_TESTO PROPOSTO_
>>>
Gli affetti sono oggi al centro dei discorsi critici e del linguaggio di molte lotte collettive per trasformare la società e la vita. Sono anche il punto focale d’attenzione della teoria sociale, umana e filosofica dei nostri tempi. Anche gli anglosassoni, che danno un nome a tutto, parlano di “affect theory”, che ha già i suoi lettori e tutto il corrispettivo apparato accademico. Il femminismo è stato cruciale in questo cambiamento teorico e politico.
Negli ambienti di dibattito e azione a me più vicini, l’attenzione verso la nozione di affetto, come concetto radicalmente politico, era arrivata attraverso la filosofia di Spinoza e, più specificamente, attraverso la lettura che ne aveva fatto il filosofo francese Gilles Deleuze. Questo linguaggio filosofico ha subito una svolta inaspettata l’11 marzo 2004, quando ci siamo svegliati con la notizia dell’attentato ai treni di Atocha, a Madrid. Alcune bombe avevano ucciso più di duecento persone e ne avevano ferite quasi duemila sui treni di Cercanías in una mattina di un giorno feriale qualsiasi, a pochi giorni dalle elezioni generali, in cui era in gioco la riconferma del governo di José María Aznar, complice dell’invasione dell’Iraq. Di fronte a questo, era quasi inevitabile entrare nell’analisi politica dell’attentato e soffermarsi sulle sue conseguenze elettorali più evidenti, che si riassumono nella vittoria di José Luis Rodríguez Zapatero e nel grido «Non ci tradire», dopo la mobilitazione collettiva tramite sms conosciuta come “Pásalo”. Ma la prossimità con la quale alcuni colleghi e amiche di Madrid hanno vissuto l’attentato ha aperto una domanda, niente affatto retorica ma molto dolorosa, che era la seguente: chi era rimasto coinvolto nell’attentato? Solo le vittime dirette? O lo erano anche tutti quelli che avevano percepito come, a partire da quel giorno, la loro condizione umana e politica venisse radicalmente trasformata?
Attraverso libri come Spinoza e il problema dell’espressione, del 1968 o Spinoza, filosofia pratica, del 1980, Deleuze ci aveva aiutato a capire che gli affetti non sono solo i sentimenti di stima che abbiamo verso le persone o le cose che ci circondano, ma hanno a che fare con ciò che siamo e con la nostra potenza del fare e vivere le cose che ci accadono, le idee che pensiamo e le situazioni che viviamo. Un affetto è un transito, una trasformazione della nostra potenza di essere, a partire dall’effetto che ci può aver prodotto una determinata idea, immagine o persona. Non è necessario che ne siamo consapevoli, né sul piano della conoscenza né del sentimento. È una modifica che altera profondamente tutto il nostro essere e lo rende più allegro o più triste, più capace o più incapace.
<<<
_DATI FORNITI_
>>>
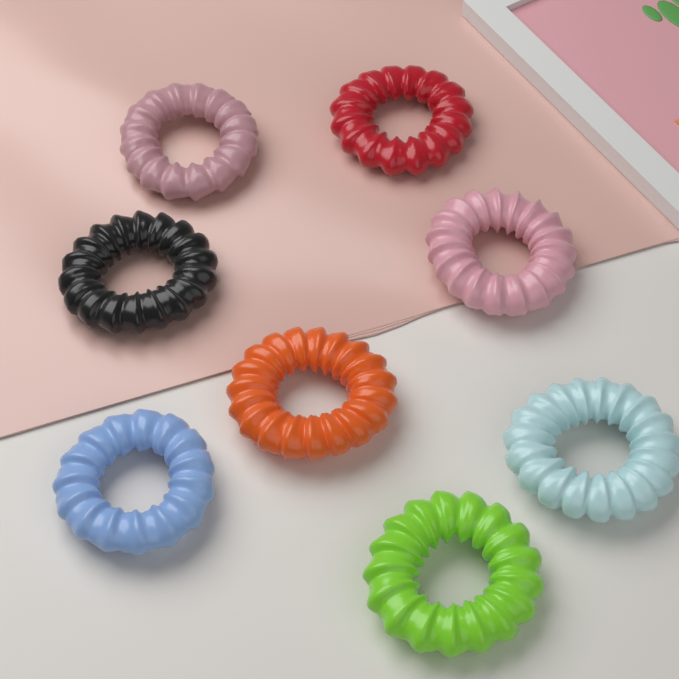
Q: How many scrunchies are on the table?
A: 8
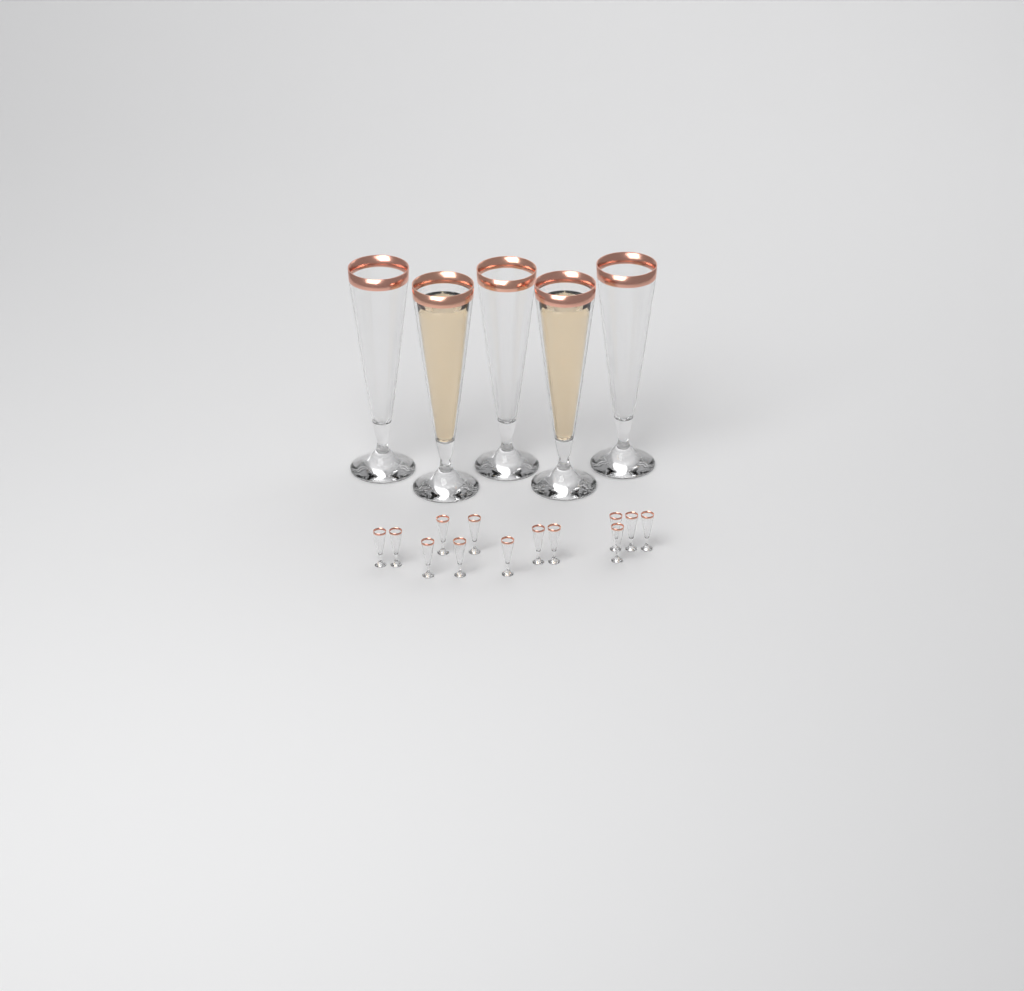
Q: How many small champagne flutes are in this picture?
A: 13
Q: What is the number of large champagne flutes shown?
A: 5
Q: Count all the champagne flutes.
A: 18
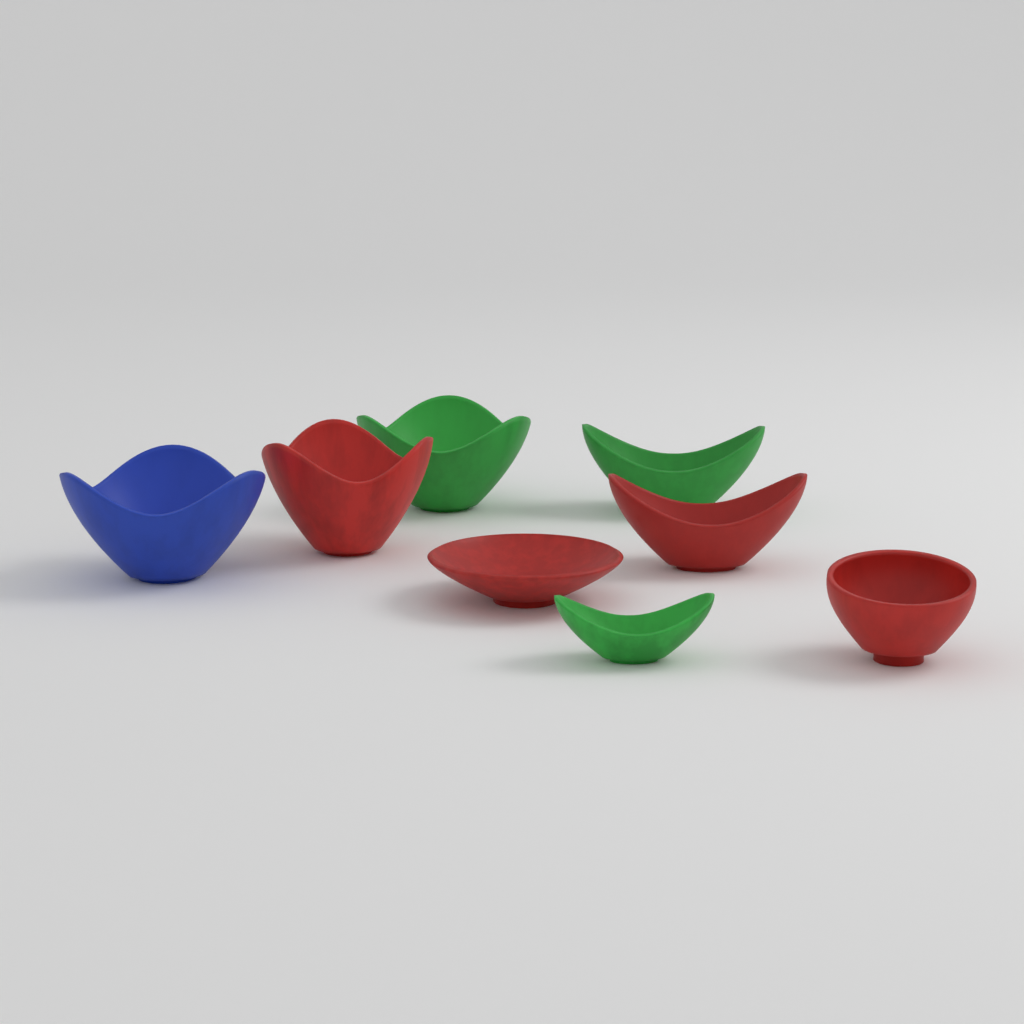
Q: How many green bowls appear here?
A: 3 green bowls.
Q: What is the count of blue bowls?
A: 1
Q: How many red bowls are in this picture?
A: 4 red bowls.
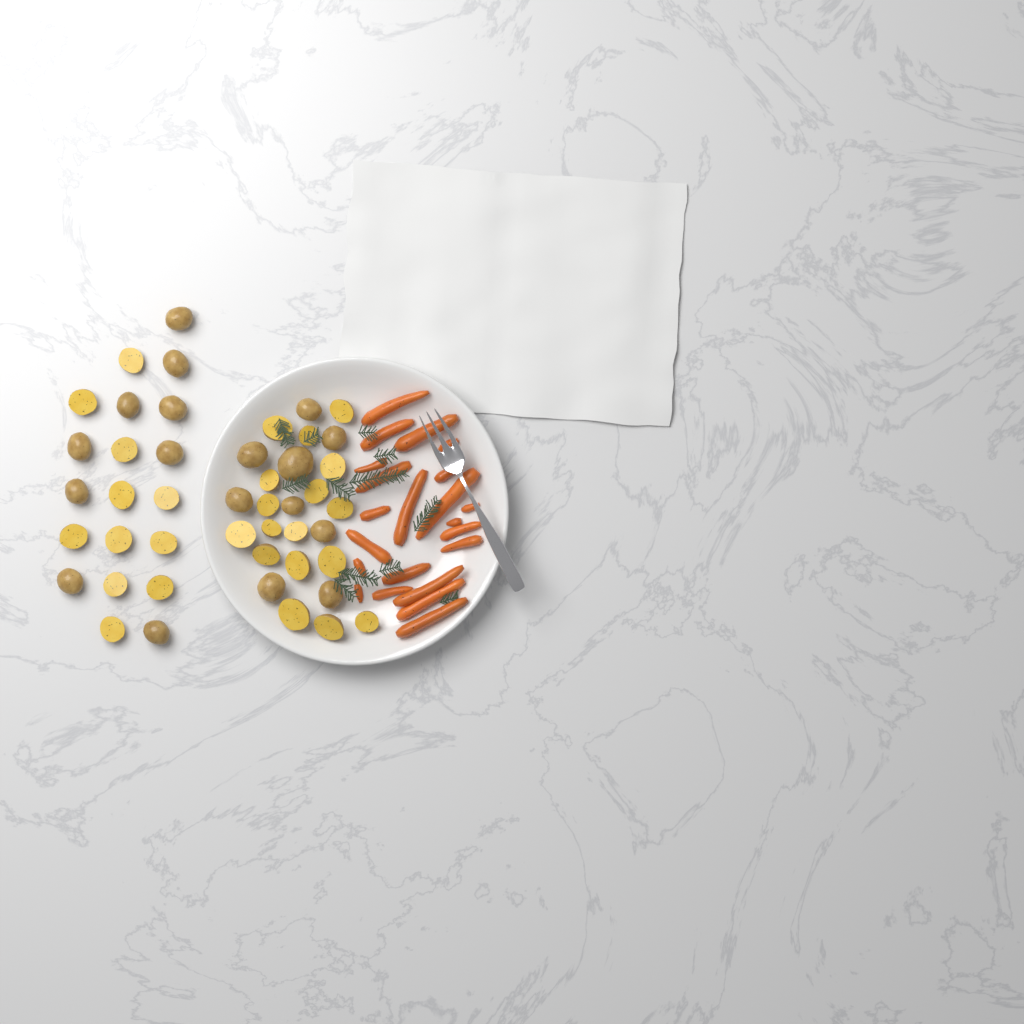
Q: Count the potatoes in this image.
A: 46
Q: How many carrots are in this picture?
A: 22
<<<
>>>
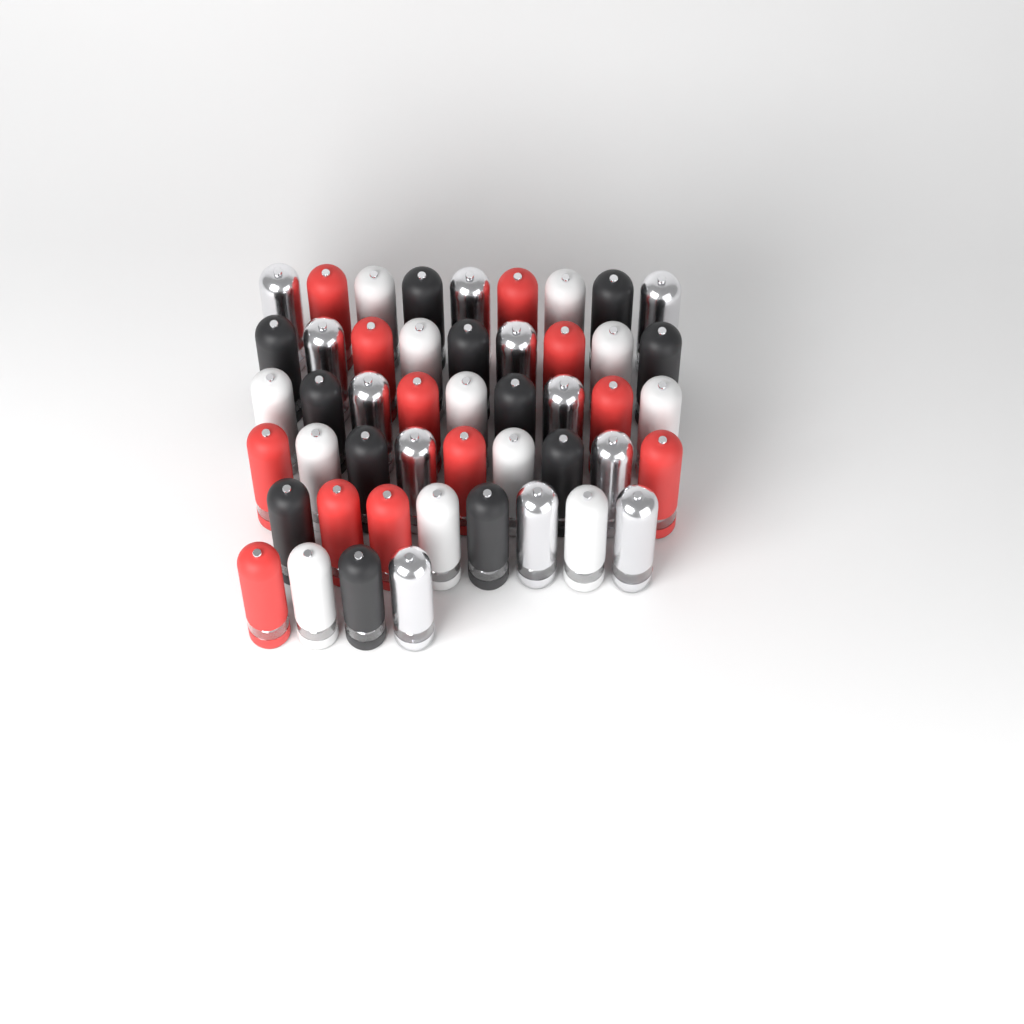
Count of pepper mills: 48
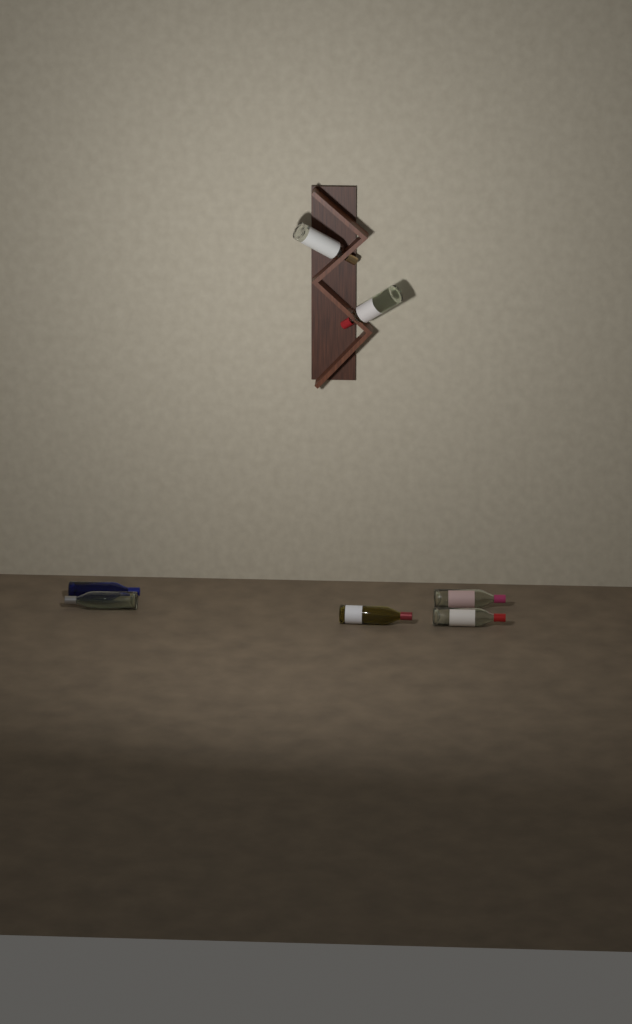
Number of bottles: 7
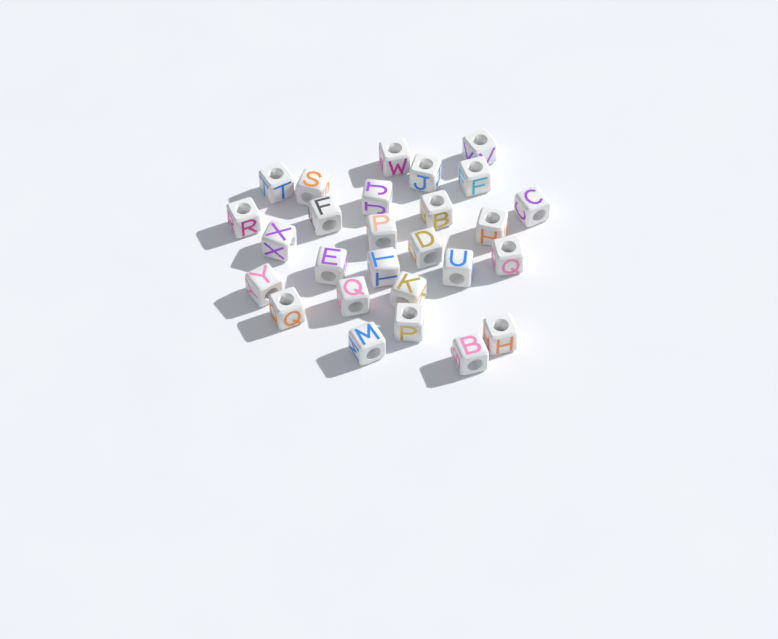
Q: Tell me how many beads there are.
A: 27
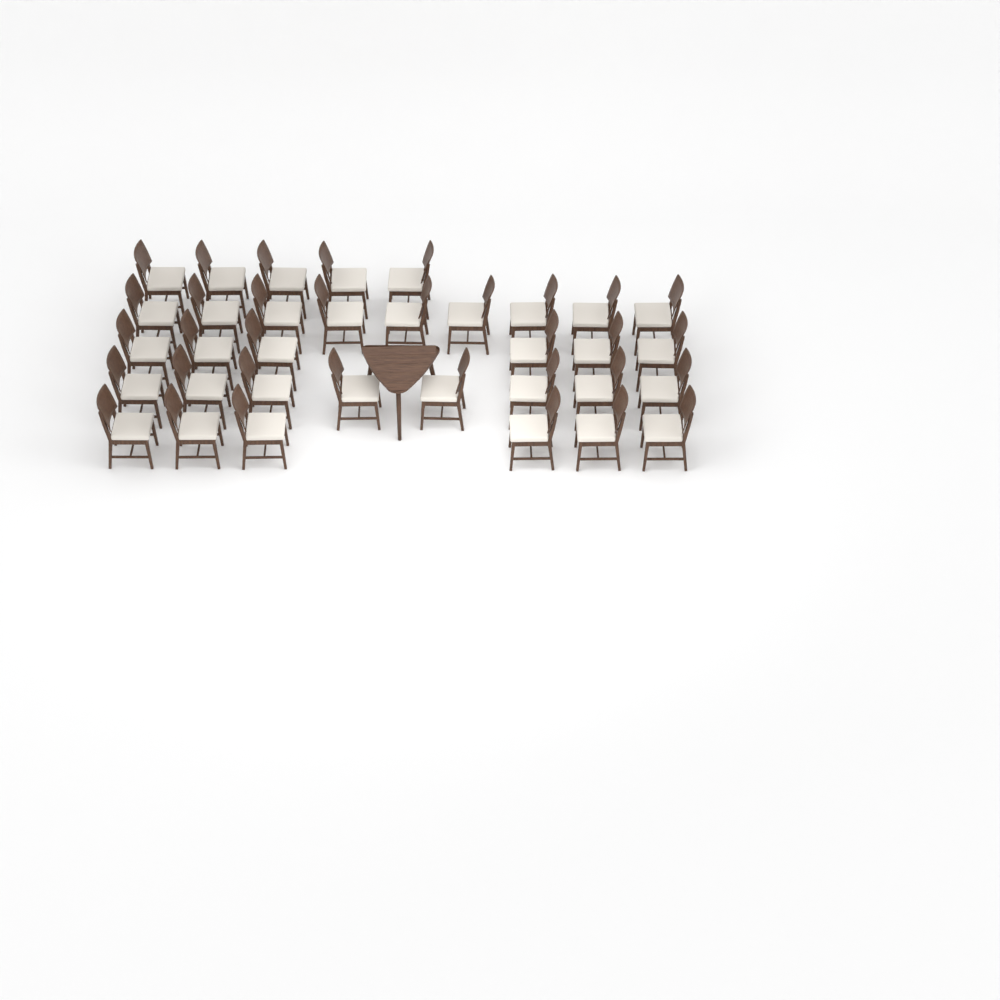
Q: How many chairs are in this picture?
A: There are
<<<
_LAVORO DA SVOLGERE_
**a)** Rispondi a queste domande sul testo sugli affetti:
(i) In che giorno è avvenuto l'attentato ai treni di Atocha?
(ii) Quante persone hanno ucciso le bombe sui treni di Cercanías?
(iii) In che anno è uscito il libro di Deleuze "Spinoza, filosofia pratica"?
**b)** Riporta il testo sugli affetti parola per parola, da "Attraverso libri come" giù fino a "o più incapace.".
**c)** Continua il testo sugli affetti e la politica dopo la sua ultima frase.

_RISPOSTE PER COMPITO_
**a)**
(i) L'11 marzo 2004.
(ii) Più di duecento persone.
(iii) Nel 1980.

**b)**
Attraverso libri come Spinoza e il problema dell’espressione, del 1968 o Spinoza, filosofia pratica, del 1980, Deleuze ci aveva aiutato a capire che gli affetti non sono solo i sentimenti di stima che abbiamo verso le persone o le cose che ci circondano, ma hanno a che fare con ciò che siamo e con la nostra potenza del fare e vivere le cose che ci accadono, le idee che pensiamo e le situazioni che viviamo. Un affetto è un transito, una trasformazione della nostra potenza di essere, a partire dall’effetto che ci può aver prodotto una determinata idea, immagine o persona. Non è necessario che ne siamo consapevoli, né sul piano della conoscenza né del sentimento. È una modifica che altera profondamente tutto il nostro essere e lo rende più allegro o più triste, più capace o più incapace.

**c)**
Un’etica e una politica degli affetti, secondo questa filosofia spinoziana e deleuziana, è quindi quella che presta attenzione alle trasformazioni di ciò che siamo e possiamo essere a partire dalla capacità che abbiamo di influenzare e di essere influenzati, al di là delle nostre intenzioni coscienti e dei sentimenti concreti. Chi e cosa ci rende migliori, cioè più felici e più capaci di essere e di fare? E quali incontri provocano il contrario? In questa oscillazione si gioca la libertà. Non è la libertà di scegliere ma la potenza di essere in relazione a ciò che ci circonda. Sviluppare questa potenza implica imparare a percepire e distinguere ciò che è buono da ciò che è cattivo, non come principi astratti, ma come parte di relazioni concrete che possono essere favorevoli o sfavorevoli allo sviluppo delle nostre capacità e forme di vita. Spinoza e Deleuze ci aiutavano a comprendere una politicizzazione della vita che non passava attraverso i programmi politici e le loro liste di proposte e rivendicazioni, i loro bilanci di successi e fallimenti, ma attraverso una trasformazione profonda della nostra capacità di influenzare e di essere influenzati dalla vita. Un’etica e una politica che non si riducono, quindi, né al futuro del programma né all’istantaneità dell’azione, ma vivono nella durata dei processi di trasformazione. Un’etica e una politica rivoluzionarie, insomma, che non si limitano al potere di rottura di ciò che è istituito ma alla potenza che possono dispiegare nel continuum imperscrutabile della vita anonima, invisibile per i grandi eventi della Storia.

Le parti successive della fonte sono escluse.